Running this tool will display all of the items that have been uploaded, which can come in handy if we want to download a particular directory or file.

Now, moving onto restoring data, we will use the ‘download’ command which is again described in further detail with the ‘chunker help’ command:

$ chunker help download

              Usage: chunker download [OPTIONS...] [WRITE-DIR] [DIR]

              Command to unchunk all files of a given directory

              [WRITE-DIR]  - directory to store restored data
              [DIR]        - directory to be restored ( use '/' to restore all directories )

Notice that all of the directories paths are relative to the gobbert_user directory, in other words, from the point of view of ‘chunker’, gobbert_user is the root directory. Therefore, if we want to restore all of our files, we are going to use as the directory to be restored. With that in mind our command to restore the entire gobbert_user directory to a new folder called gobbert_restored will look like the following:

 

$ chunker download gobbert_restored /

WAIT! This command will immediately give us an error, this is because we have not given it the right database name from before to retrieve metadata from. To do this we must also include the ‘-m’ option followed by our ‘gobbert_user-db’ metadata file:

$ chunker download -m gobbert_user-db gobbert_restored /

We can also add the ‘–verbose’ option for more detailed output:

$ chunker download -m gobbert_user-db --verbose gobbert_restored /

Once the command has finished, a quick glance inside gobbert_restored shows us that all files, folders, and permissions remained in tact:

$ ll gobbert_user
total 0
drwxrws--- 5 slet1 pi_gobbert 83 Sep 7 16:34 papers
drwxrws--- 5 slet1 pi_gobbert 86 Sep 8 01:20 poster
drwxrws--- 5 slet1 pi_gobbert 86 Sep 8 01:20 slides
$ ll gobbert_restored
total 0
drwxrws--- 5 slet1 pi_gobbert 83 Sep 7 16:34 papers
drwxrws--- 5 slet1 pi_gobbert 86 Sep 8 01:20 poster
drwxrws--- 5 slet1 pi_gobbert 86 Sep 8 01:20 slides
$ ll gobbert_user/papers/
total 12
drwxrws--- 2 slet1 pi_gobbert 90 Jun 26 2015 hello
-rw-rw---- 1 slet1 pi_gobbert 1659 Jun 8 08:50 README
drwxrws--- 7 slet1 pi_gobbert 4096 Sep 8 01:22 REU2016Team5
drwxrws--- 2 slet1 pi_gobbert 4096 Jul 29 17:36 sample
$ ll gobbert_restored/papers/
total 12
drwxrws--- 2 slet1 pi_gobbert 90 Jun 26 2015 hello
-rw-rw---- 1 slet1 pi_gobbert 1659 Jun 8 08:50 README
drwxrws--- 7 slet1 pi_gobbert 4096 Sep 8 01:22 REU2016Team5
drwxrws--- 2 slet1 pi_gobbert 4096 Jul 29 17:36 sample

 

Now, let’s delete the papers directory within gobbert_restored, and then try restoring it to the new_papers with the download command. Again, following the syntax from before with all the same options our command will end up looking like:

$ rm -r gobbert_restored/papers
$ ls -l gobbert_restored
$ ls -l
total 0
drwxrws--- 5 slet1 pi_gobbert 86 Sep 8 01:20 poster
drwxrws--- 5 slet1 pi_gobbert 86 Sep 8 01:20 slides
$ chunker download -m gobbert_user-db --verbose new_papers /papers
...

Data for this task –
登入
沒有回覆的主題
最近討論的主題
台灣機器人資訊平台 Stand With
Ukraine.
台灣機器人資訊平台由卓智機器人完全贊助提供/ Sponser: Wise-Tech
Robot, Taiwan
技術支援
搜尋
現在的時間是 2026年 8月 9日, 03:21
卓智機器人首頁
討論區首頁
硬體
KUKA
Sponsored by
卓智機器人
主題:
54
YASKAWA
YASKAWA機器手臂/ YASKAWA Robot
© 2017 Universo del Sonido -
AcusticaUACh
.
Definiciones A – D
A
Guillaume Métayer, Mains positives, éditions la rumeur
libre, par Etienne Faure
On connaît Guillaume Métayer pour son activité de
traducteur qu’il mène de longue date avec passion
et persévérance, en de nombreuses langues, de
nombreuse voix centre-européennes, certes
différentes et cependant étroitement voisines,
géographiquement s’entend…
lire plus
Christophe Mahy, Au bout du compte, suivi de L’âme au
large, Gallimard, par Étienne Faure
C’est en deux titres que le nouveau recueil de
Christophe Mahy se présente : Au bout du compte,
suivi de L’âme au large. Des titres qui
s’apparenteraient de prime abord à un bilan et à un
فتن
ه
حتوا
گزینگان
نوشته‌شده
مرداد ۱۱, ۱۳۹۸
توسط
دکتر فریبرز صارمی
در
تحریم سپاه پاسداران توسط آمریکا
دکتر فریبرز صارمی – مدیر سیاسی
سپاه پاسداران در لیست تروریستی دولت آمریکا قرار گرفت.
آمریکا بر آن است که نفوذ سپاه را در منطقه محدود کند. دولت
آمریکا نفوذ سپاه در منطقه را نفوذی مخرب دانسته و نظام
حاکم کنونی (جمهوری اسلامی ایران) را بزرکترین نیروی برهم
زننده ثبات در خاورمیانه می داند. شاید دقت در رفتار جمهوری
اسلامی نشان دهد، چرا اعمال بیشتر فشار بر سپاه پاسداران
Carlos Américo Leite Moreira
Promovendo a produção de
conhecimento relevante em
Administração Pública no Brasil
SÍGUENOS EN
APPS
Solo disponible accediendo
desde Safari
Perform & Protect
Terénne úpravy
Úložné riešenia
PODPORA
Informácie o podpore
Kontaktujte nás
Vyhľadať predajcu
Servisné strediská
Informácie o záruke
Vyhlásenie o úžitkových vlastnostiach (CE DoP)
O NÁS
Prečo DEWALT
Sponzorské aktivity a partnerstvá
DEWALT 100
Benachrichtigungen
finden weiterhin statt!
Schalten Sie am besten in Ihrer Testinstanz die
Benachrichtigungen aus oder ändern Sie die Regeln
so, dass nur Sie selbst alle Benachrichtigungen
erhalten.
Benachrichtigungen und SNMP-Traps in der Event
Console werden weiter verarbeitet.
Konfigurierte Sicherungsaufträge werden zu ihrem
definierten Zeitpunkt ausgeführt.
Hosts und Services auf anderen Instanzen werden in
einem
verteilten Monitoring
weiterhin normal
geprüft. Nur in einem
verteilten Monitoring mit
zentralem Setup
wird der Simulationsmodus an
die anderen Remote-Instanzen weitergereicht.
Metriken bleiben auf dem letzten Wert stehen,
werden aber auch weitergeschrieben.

Problem 1 – Reproduce the passage of the chunker walkthrough word for word, starting at "Running this tool" and ending at "all directories )".
Problem 2 – Write out the records word for word, starting at their first line and ending at the line that contains "حاکم کنونی (جمهوری", with both of those lines included.

Task solution 1 –
Running this tool will display all of the items that have been uploaded, which can come in handy if we want to download a particular directory or file.

Now, moving onto restoring data, we will use the ‘download’ command which is again described in further detail with the ‘chunker help’ command:

$ chunker help download

              Usage: chunker download [OPTIONS...] [WRITE-DIR] [DIR]

              Command to unchunk all files of a given directory

              [WRITE-DIR]  - directory to store restored data
              [DIR]        - directory to be restored ( use '/' to restore all directories )

Task solution 2 –
登入
沒有回覆的主題
最近討論的主題
台灣機器人資訊平台 Stand With
Ukraine.
台灣機器人資訊平台由卓智機器人完全贊助提供/ Sponser: Wise-Tech
Robot, Taiwan
技術支援
搜尋
現在的時間是 2026年 8月 9日, 03:21
卓智機器人首頁
討論區首頁
硬體
KUKA
Sponsored by
卓智機器人
主題:
54
YASKAWA
YASKAWA機器手臂/ YASKAWA Robot
© 2017 Universo del Sonido -
AcusticaUACh
.
Definiciones A – D
A
Guillaume Métayer, Mains positives, éditions la rumeur
libre, par Etienne Faure
On connaît Guillaume Métayer pour son activité de
traducteur qu’il mène de longue date avec passion
et persévérance, en de nombreuses langues, de
nombreuse voix centre-européennes, certes
différentes et cependant étroitement voisines,
géographiquement s’entend…
lire plus
Christophe Mahy, Au bout du compte, suivi de L’âme au
large, Gallimard, par Étienne Faure
C’est en deux titres que le nouveau recueil de
Christophe Mahy se présente : Au bout du compte,
suivi de L’âme au large. Des titres qui
s’apparenteraient de prime abord à un bilan et à un
فتن
ه
حتوا
گزینگان
نوشته‌شده
مرداد ۱۱, ۱۳۹۸
توسط
دکتر فریبرز صارمی
در
تحریم سپاه پاسداران توسط آمریکا
دکتر فریبرز صارمی – مدیر سیاسی
سپاه پاسداران در لیست تروریستی دولت آمریکا قرار گرفت.
آمریکا بر آن است که نفوذ سپاه را در منطقه محدود کند. دولت
آمریکا نفوذ سپاه در منطقه را نفوذی مخرب دانسته و نظام
حاکم کنونی (جمهوری اسلامی ایران) را بزرکترین نیروی برهم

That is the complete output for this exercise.